The East-West Center has been a research and educational organization since 1960 but has in recent years sometimes struggled with funding from Washington, D.C.

Fortunately for the center, which is located in Manoa Valley in Honolulu, the Senate Appropriations Committee last week approved $16.7 million in federal support.

“The East-West Center continues to play an increasingly important role in strengthening our national security and improving regional cooperation,” said U.S. Sen. Brian Schatz in a press release Monday. “The funding passed today reaffirms our strong commitment to Hawaii and our rebalance strategy.”

Schatz is a member of the Appropriations Committee.

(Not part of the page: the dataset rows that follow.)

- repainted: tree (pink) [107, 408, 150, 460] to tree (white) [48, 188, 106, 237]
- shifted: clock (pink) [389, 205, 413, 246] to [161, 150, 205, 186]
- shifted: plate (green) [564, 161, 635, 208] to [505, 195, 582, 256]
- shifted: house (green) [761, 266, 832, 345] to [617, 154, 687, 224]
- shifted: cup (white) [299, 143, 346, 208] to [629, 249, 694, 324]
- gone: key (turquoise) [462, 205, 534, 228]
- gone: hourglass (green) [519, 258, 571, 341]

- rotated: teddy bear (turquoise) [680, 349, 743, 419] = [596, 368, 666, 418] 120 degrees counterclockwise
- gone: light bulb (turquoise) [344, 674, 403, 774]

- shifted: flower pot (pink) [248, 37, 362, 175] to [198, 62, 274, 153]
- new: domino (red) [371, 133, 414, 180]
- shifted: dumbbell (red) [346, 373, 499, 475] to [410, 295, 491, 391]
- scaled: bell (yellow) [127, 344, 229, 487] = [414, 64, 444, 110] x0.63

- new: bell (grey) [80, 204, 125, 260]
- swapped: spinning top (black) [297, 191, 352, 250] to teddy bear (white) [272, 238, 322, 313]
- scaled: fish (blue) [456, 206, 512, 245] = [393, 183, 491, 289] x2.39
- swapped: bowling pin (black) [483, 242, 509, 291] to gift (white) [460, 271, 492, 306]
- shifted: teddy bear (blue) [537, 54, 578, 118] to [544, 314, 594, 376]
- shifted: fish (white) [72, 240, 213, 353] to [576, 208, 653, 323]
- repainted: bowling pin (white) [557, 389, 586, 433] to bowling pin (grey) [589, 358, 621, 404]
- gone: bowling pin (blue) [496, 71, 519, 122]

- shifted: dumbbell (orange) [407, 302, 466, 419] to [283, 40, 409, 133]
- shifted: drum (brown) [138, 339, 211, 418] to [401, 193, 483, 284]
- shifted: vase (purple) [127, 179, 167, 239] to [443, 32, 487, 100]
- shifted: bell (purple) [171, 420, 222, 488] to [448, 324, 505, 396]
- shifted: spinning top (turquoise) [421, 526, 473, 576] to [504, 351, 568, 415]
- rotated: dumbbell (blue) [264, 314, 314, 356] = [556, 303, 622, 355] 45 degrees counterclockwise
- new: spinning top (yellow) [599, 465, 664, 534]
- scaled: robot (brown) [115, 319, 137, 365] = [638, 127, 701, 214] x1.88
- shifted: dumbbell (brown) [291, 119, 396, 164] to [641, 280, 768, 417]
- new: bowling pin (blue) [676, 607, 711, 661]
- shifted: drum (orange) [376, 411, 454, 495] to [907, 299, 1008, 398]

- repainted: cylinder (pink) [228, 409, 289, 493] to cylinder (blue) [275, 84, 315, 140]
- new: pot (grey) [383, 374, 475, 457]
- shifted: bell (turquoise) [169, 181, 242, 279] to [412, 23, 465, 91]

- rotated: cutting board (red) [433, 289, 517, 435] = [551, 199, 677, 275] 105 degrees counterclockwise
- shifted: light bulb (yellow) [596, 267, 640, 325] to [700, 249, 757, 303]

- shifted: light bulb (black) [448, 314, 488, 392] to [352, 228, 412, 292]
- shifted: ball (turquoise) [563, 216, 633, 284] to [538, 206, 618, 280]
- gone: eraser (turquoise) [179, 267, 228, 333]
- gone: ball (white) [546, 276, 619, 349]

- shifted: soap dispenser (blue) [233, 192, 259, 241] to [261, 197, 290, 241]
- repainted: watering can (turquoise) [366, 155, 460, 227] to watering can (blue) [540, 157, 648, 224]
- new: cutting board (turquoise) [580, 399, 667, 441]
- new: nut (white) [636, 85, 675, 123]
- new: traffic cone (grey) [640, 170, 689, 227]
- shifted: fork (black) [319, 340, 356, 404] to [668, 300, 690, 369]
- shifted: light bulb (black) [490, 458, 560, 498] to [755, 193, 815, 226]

Secretary of State John Kerry gestures before addressing audience about the U.S. vision for Asia-Pacific engagement at the East-West Center in Honolulu, Hawaii. August 13, 2014. photograph by Cory Lum.
U.S. Secretary of State John Kerry at the East-West Center in Honolulu in 2014. Cory Lum/Civil Beat/2014

Asked for comment, EWC President Richard Vuylsteke expressed thanks to Schatz and the rest of Hawaii’s delegation “along with numerous other supporters on Capitol Hill, for their ongoing efforts to help sustain the Center’s mission of enhancing interaction and understanding between the peoples and nations of the U.S., Asia and the Pacific.”

Vuylsteke added, “The Center will diligently continue to put our public funding to effective use to implement innovative capacity-building programs, produce policy-relevant research, and promote student learning and people-to-people exchanges.”

Alumni include anthropologist Ann Dunham Soetoro, the mother of Barack Obama.

Full disclosure: I was an EWC Jefferson Fellow in 2018.